WHAT IS NEEDED — Copy out each line below that has the word "from" in it.

*** Opening MATERIAL PROVIDED ***

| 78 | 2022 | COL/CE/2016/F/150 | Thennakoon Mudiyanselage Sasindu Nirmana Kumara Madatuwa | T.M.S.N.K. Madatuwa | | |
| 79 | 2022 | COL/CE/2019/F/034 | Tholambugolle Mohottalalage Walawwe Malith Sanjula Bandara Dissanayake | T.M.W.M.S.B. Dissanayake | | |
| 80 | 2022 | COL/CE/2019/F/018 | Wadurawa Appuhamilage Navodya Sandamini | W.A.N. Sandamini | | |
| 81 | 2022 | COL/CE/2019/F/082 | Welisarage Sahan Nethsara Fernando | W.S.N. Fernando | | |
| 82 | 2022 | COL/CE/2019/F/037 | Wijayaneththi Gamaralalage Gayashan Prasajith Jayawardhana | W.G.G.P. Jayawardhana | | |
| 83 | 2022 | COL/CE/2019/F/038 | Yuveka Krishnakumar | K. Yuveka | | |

*** Closing MATERIAL PROVIDED ***
*** Opening MATERIAL PROVIDED ***

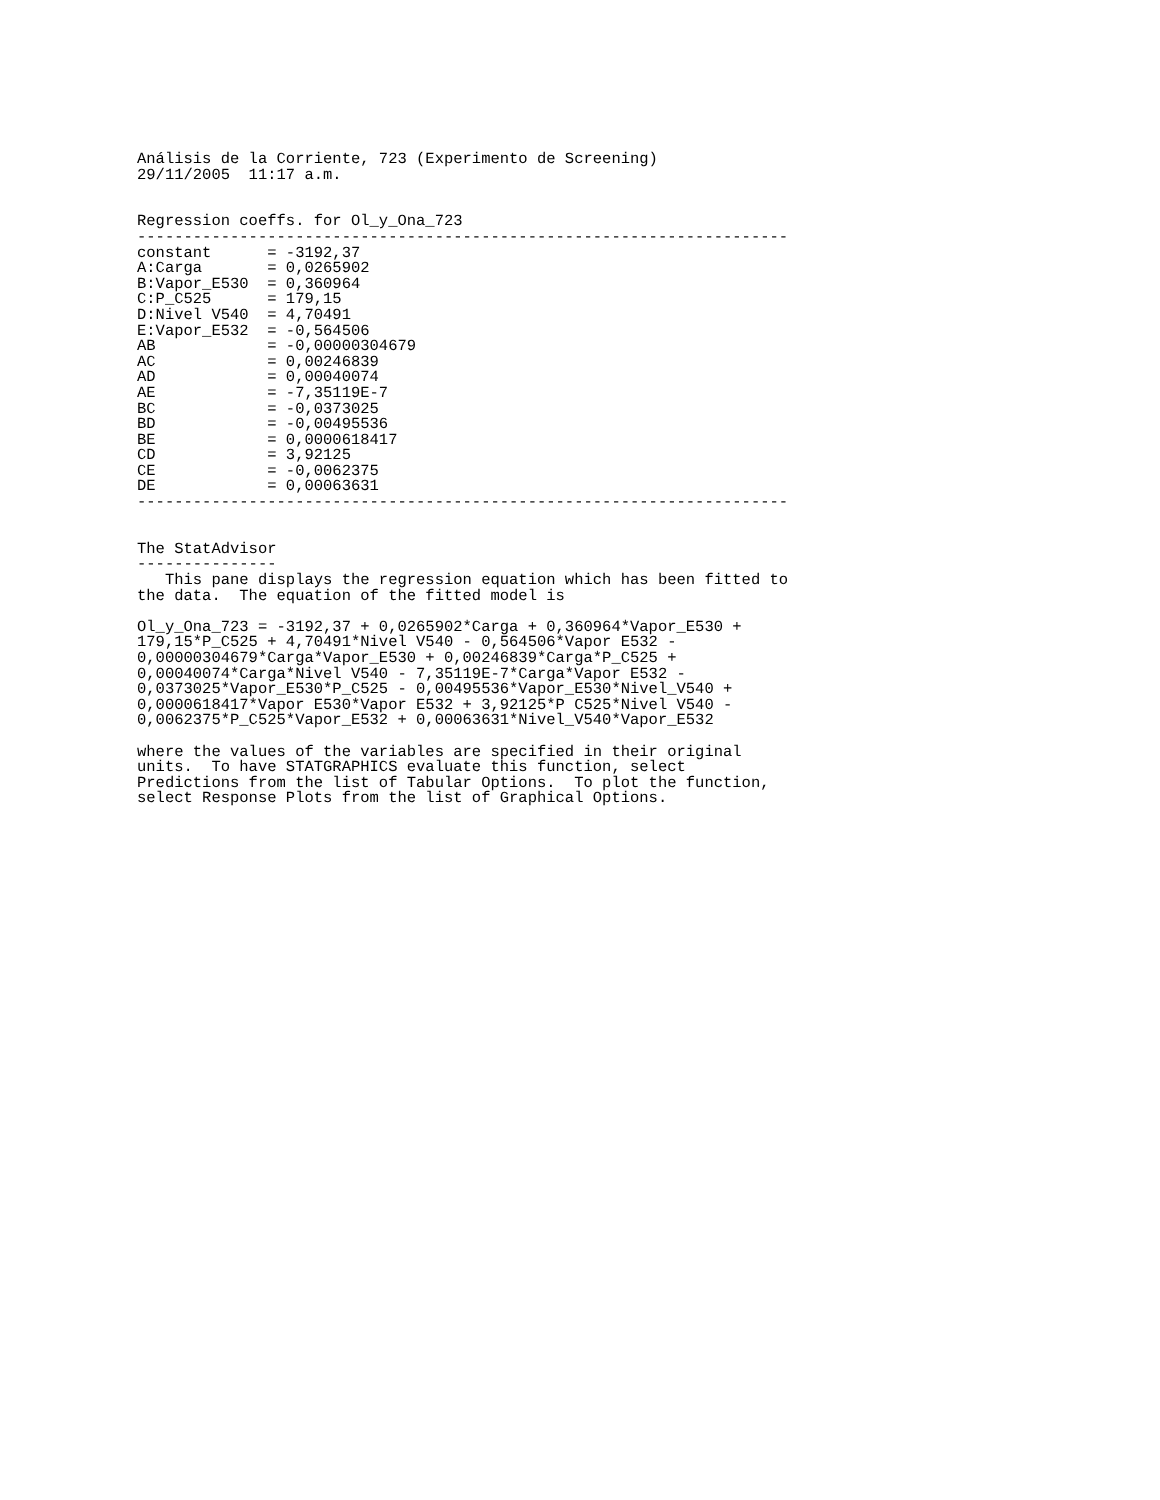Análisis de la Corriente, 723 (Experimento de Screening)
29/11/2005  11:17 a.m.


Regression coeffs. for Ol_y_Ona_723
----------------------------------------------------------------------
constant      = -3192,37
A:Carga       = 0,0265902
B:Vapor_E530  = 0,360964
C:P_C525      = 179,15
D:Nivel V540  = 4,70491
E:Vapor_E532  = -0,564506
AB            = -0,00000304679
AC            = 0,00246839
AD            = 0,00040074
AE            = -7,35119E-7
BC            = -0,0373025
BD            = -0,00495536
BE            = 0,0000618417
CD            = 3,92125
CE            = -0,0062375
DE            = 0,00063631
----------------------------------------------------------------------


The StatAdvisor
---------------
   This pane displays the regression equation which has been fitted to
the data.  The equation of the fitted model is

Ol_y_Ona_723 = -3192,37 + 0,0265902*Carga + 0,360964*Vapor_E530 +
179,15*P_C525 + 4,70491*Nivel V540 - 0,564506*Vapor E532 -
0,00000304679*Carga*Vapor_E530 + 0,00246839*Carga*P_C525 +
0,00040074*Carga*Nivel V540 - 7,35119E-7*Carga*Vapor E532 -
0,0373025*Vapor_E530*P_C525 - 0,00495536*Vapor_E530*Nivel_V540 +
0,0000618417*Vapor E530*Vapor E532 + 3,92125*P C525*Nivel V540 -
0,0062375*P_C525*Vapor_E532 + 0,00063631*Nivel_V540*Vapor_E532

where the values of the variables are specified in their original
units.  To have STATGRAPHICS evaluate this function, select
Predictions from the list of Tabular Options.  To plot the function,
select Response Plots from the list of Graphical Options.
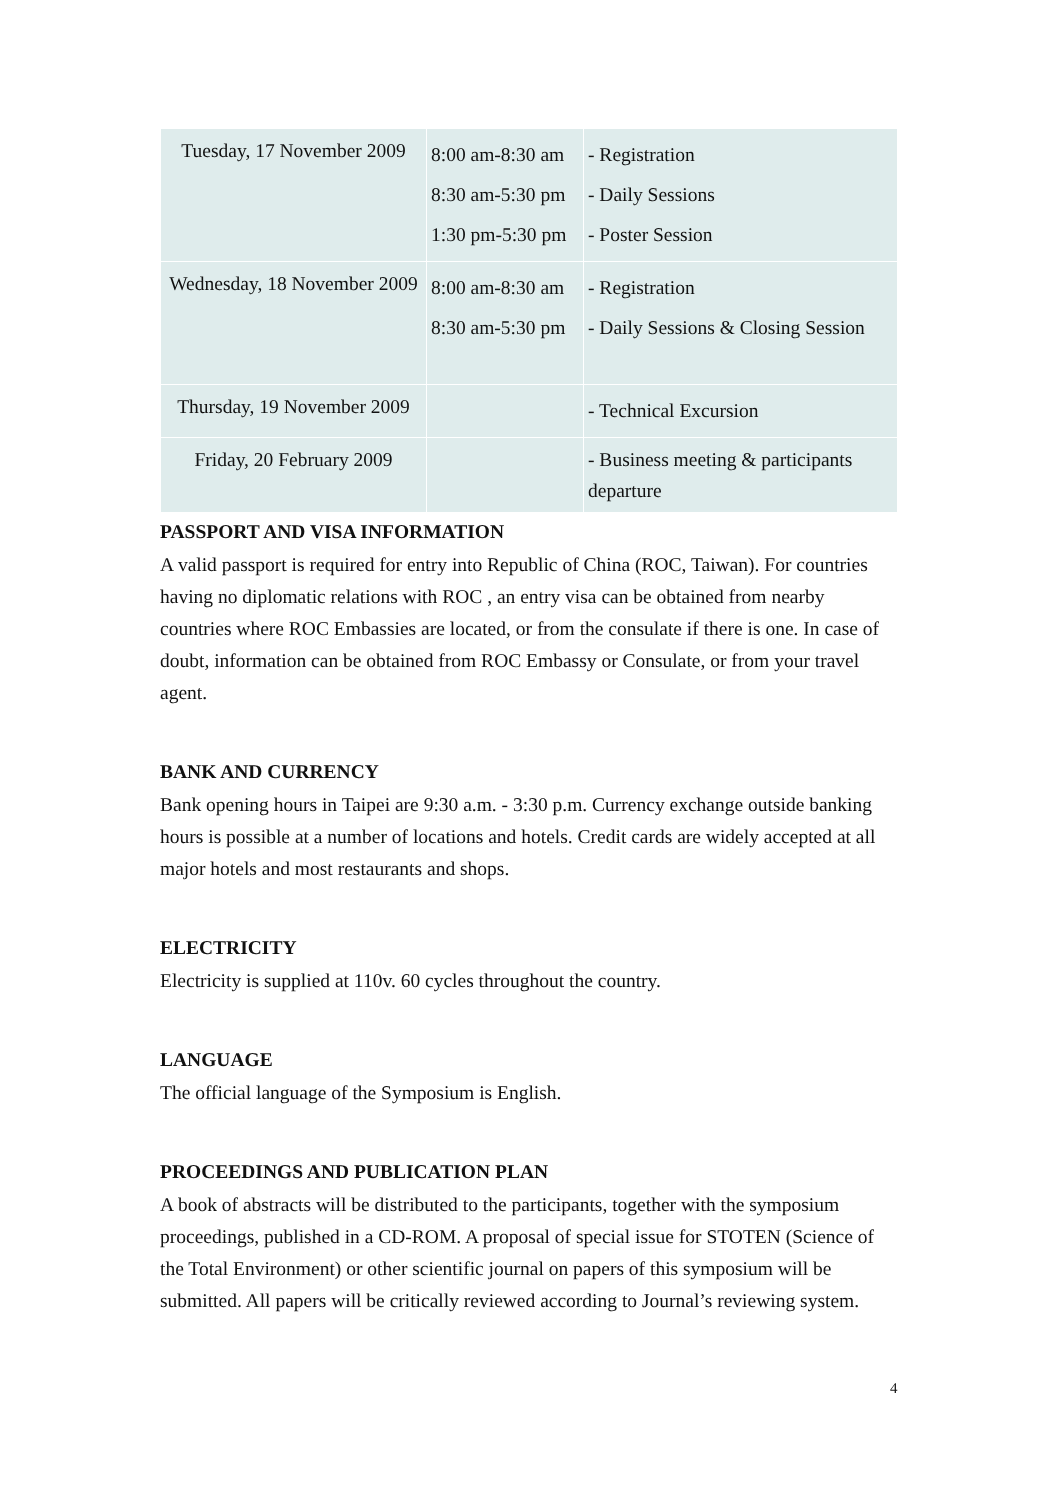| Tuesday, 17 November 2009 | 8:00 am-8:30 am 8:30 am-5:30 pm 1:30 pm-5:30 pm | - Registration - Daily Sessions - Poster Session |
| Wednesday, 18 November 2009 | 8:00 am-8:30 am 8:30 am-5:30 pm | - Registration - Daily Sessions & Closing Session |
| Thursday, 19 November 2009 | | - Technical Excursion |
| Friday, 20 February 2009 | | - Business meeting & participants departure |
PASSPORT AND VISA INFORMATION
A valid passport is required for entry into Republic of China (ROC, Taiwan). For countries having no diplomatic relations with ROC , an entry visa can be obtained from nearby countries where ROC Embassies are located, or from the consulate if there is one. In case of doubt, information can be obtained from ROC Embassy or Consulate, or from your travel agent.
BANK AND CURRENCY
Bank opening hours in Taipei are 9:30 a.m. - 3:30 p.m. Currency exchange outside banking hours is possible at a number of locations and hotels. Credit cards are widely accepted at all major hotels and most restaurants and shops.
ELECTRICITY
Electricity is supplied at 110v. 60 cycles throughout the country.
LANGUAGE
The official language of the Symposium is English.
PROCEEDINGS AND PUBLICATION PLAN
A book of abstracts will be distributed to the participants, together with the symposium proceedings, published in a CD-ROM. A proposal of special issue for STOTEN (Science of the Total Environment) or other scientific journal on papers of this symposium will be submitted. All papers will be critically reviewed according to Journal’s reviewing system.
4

*** Closing MATERIAL PROVIDED ***

WRITTEN SOLUTION —
Predictions from the list of Tabular Options.  To plot the function,
select Response Plots from the list of Graphical Options.
A valid passport is required for entry into Republic of China (ROC, Taiwan). For countries having no diplomatic relations with ROC , an entry visa can be obtained from nearby countries where ROC Embassies are located, or from the consulate if there is one. In case of doubt, information can be obtained from ROC Embassy or Consulate, or from your travel agent.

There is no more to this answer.